● **WHAT IS EXPECTED**
Can you copy every line of text in the records below without changing anything, and leave the pictures out of your answer?

● **RECORDS FOR PROCESSING**
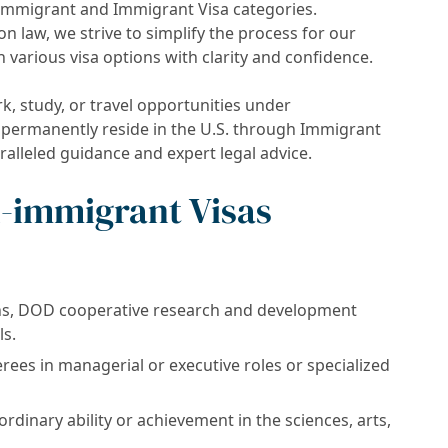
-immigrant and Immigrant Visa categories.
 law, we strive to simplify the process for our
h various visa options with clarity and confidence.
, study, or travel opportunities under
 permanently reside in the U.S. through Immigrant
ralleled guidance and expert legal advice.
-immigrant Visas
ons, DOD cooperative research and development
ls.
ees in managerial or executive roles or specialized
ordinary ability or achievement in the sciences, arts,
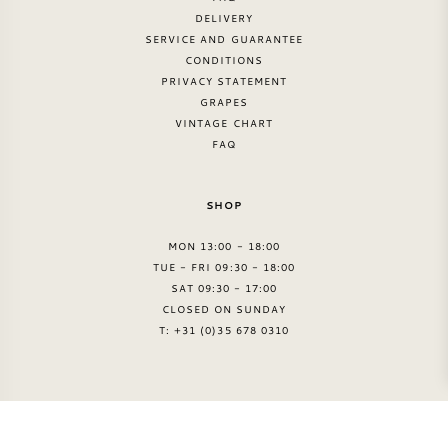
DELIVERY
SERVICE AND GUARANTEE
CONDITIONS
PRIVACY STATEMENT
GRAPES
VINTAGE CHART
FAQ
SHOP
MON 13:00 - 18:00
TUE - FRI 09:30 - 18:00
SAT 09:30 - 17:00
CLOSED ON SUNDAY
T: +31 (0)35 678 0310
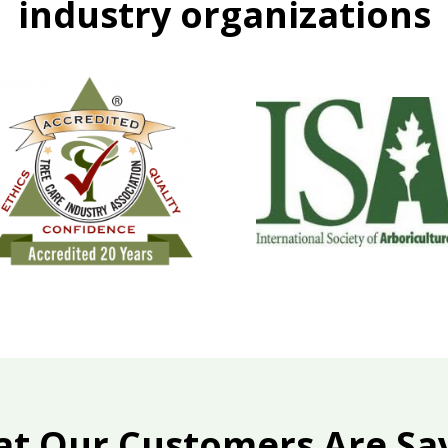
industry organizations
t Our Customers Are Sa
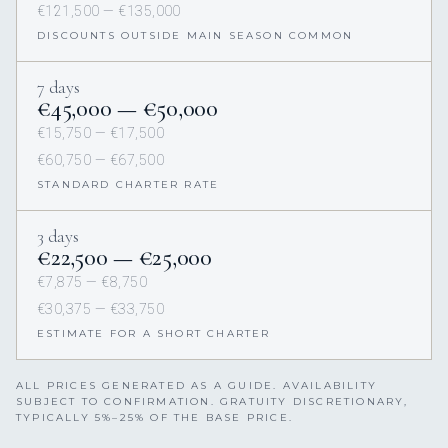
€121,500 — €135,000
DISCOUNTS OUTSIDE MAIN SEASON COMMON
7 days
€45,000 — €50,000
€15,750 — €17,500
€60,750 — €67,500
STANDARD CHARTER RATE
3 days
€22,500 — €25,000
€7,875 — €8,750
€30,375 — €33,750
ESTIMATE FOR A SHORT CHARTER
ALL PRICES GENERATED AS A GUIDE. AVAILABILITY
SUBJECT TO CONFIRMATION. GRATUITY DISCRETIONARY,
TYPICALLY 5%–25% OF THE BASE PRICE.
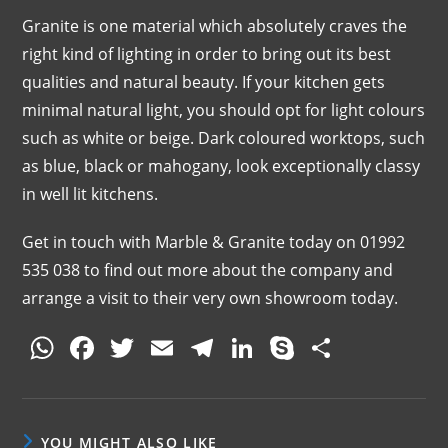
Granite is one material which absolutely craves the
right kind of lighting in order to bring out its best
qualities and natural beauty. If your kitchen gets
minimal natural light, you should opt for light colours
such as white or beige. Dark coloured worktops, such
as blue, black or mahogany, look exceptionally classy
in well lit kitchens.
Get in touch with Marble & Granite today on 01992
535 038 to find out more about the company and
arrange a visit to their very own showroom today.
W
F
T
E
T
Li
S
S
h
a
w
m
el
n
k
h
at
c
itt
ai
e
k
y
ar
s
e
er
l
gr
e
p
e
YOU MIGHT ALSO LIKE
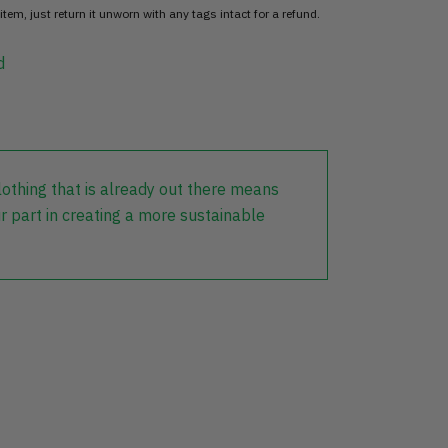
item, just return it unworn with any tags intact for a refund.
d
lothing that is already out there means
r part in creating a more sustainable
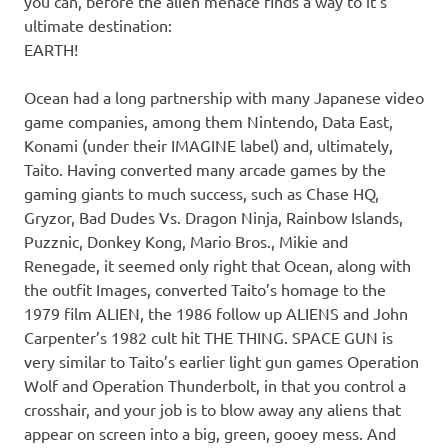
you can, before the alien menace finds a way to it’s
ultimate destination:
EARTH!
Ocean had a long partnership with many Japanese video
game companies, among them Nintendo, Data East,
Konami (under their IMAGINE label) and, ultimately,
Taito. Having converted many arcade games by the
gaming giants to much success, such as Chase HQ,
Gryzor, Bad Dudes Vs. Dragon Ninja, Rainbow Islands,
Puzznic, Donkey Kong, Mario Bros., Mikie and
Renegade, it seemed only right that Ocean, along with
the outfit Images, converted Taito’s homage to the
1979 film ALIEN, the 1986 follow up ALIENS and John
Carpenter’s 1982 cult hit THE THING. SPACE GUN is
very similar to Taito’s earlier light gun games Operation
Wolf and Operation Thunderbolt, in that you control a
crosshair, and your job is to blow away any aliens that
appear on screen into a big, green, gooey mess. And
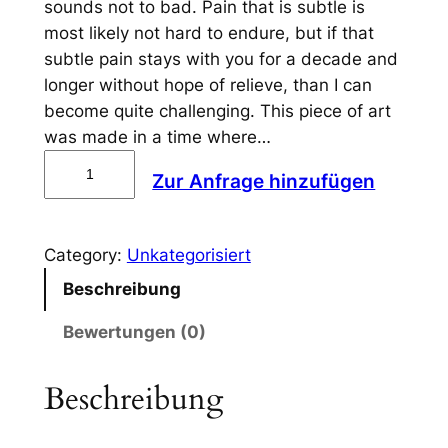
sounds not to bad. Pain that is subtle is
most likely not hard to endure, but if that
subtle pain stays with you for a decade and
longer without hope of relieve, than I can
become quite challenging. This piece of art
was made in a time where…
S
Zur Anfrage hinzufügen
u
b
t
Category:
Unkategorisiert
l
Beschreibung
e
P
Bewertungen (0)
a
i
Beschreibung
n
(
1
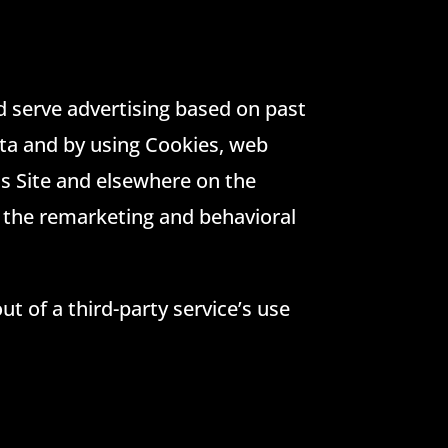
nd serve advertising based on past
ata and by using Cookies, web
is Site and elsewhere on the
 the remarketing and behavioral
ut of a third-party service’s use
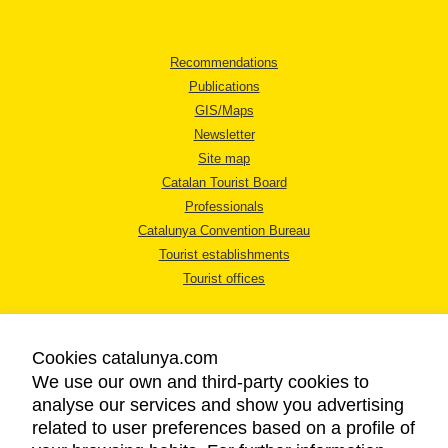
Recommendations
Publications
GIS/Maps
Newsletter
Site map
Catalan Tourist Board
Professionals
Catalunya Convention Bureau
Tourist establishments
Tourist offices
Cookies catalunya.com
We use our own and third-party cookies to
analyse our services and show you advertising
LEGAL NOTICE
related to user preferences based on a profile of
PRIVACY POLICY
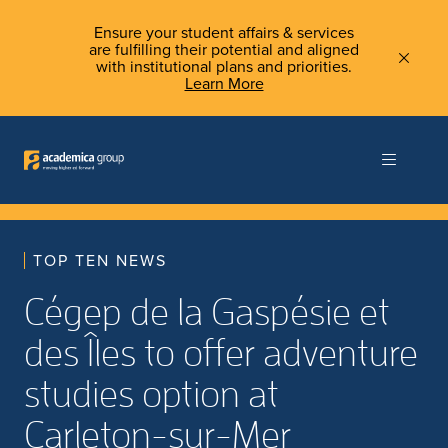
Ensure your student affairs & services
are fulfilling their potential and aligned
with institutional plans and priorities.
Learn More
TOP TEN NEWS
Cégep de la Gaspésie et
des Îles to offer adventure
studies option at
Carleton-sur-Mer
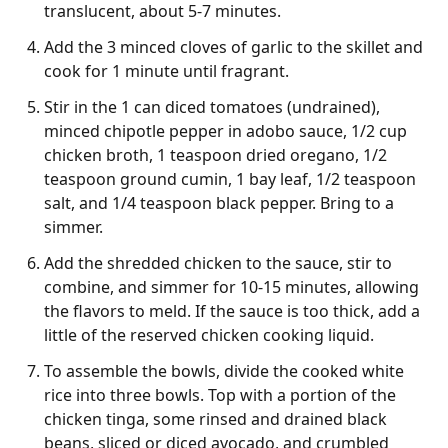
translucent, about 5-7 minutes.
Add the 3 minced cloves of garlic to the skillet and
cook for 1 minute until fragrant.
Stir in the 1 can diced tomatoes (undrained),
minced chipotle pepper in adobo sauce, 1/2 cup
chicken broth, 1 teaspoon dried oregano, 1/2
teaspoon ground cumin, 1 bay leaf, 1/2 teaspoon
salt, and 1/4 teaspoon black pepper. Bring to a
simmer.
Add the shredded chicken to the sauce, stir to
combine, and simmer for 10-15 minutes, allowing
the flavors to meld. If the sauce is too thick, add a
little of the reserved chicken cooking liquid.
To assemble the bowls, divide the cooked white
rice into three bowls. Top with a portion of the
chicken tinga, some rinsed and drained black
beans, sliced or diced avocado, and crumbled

● **ANSWER BOX**
-immigrant and Immigrant Visa categories.
 law, we strive to simplify the process for our
h various visa options with clarity and confidence.
, study, or travel opportunities under
 permanently reside in the U.S. through Immigrant
ralleled guidance and expert legal advice.
-immigrant Visas
ons, DOD cooperative research and development
ls.
ees in managerial or executive roles or specialized
ordinary ability or achievement in the sciences, arts,
DELIVERY
SERVICE AND GUARANTEE
CONDITIONS
PRIVACY STATEMENT
GRAPES
VINTAGE CHART
FAQ
SHOP
MON 13:00 - 18:00
TUE - FRI 09:30 - 18:00
SAT 09:30 - 17:00
CLOSED ON SUNDAY
T: +31 (0)35 678 0310
industry organizations
t Our Customers Are Sa
€121,500 — €135,000
DISCOUNTS OUTSIDE MAIN SEASON COMMON
7 days
€45,000 — €50,000
€15,750 — €17,500
€60,750 — €67,500
STANDARD CHARTER RATE
3 days
€22,500 — €25,000
€7,875 — €8,750
€30,375 — €33,750
ESTIMATE FOR A SHORT CHARTER
ALL PRICES GENERATED AS A GUIDE. AVAILABILITY
SUBJECT TO CONFIRMATION. GRATUITY DISCRETIONARY,
TYPICALLY 5%–25% OF THE BASE PRICE.
Granite is one material which absolutely craves the
right kind of lighting in order to bring out its best
qualities and natural beauty. If your kitchen gets
minimal natural light, you should opt for light colours
such as white or beige. Dark coloured worktops, such
as blue, black or mahogany, look exceptionally classy
in well lit kitchens.
Get in touch with Marble & Granite today on 01992
535 038 to find out more about the company and
arrange a visit to their very own showroom today.
W
F
T
E
T
Li
S
S
h
a
w
m
el
n
k
h
at
c
itt
ai
e
k
y
ar
s
e
er
l
gr
e
p
e
YOU MIGHT ALSO LIKE
item, just return it unworn with any tags intact for a refund.
d
lothing that is already out there means
r part in creating a more sustainable
you can, before the alien menace finds a way to it’s
ultimate destination:
EARTH!
Ocean had a long partnership with many Japanese video
game companies, among them Nintendo, Data East,
Konami (under their IMAGINE label) and, ultimately,
Taito. Having converted many arcade games by the
gaming giants to much success, such as Chase HQ,
Gryzor, Bad Dudes Vs. Dragon Ninja, Rainbow Islands,
Puzznic, Donkey Kong, Mario Bros., Mikie and
Renegade, it seemed only right that Ocean, along with
the outfit Images, converted Taito’s homage to the
1979 film ALIEN, the 1986 follow up ALIENS and John
Carpenter’s 1982 cult hit THE THING. SPACE GUN is
very similar to Taito’s earlier light gun games Operation
Wolf and Operation Thunderbolt, in that you control a
crosshair, and your job is to blow away any aliens that
appear on screen into a big, green, gooey mess. And
sounds not to bad. Pain that is subtle is
most likely not hard to endure, but if that
subtle pain stays with you for a decade and
longer without hope of relieve, than I can
become quite challenging. This piece of art
was made in a time where…
S
Zur Anfrage hinzufügen
u
b
t
Category:
Unkategorisiert
l
Beschreibung
e
P
Bewertungen (0)
a
i
Beschreibung
n
(
1
nd serve advertising based on past
ata and by using Cookies, web
is Site and elsewhere on the
 the remarketing and behavioral
ut of a third-party service’s use
Recommendations
Publications
GIS/Maps
Newsletter
Site map
Catalan Tourist Board
Professionals
Catalunya Convention Bureau
Tourist establishments
Tourist offices
Cookies catalunya.com
We use our own and third-party cookies to
analyse our services and show you advertising
LEGAL NOTICE
related to user preferences based on a profile of
PRIVACY POLICY
Ensure your student affairs & services
are fulfilling their potential and aligned
with institutional plans and priorities.
Learn More
TOP TEN NEWS
Cégep de la Gaspésie et
des Îles to offer adventure
studies option at
Carleton-sur-Mer
translucent, about 5-7 minutes.
Add the 3 minced cloves of garlic to the skillet and
cook for 1 minute until fragrant.
Stir in the 1 can diced tomatoes (undrained),
minced chipotle pepper in adobo sauce, 1/2 cup
chicken broth, 1 teaspoon dried oregano, 1/2
teaspoon ground cumin, 1 bay leaf, 1/2 teaspoon
salt, and 1/4 teaspoon black pepper. Bring to a
simmer.
Add the shredded chicken to the sauce, stir to
combine, and simmer for 10-15 minutes, allowing
the flavors to meld. If the sauce is too thick, add a
little of the reserved chicken cooking liquid.
To assemble the bowls, divide the cooked white
rice into three bowls. Top with a portion of the
chicken tinga, some rinsed and drained black
beans, sliced or diced avocado, and crumbled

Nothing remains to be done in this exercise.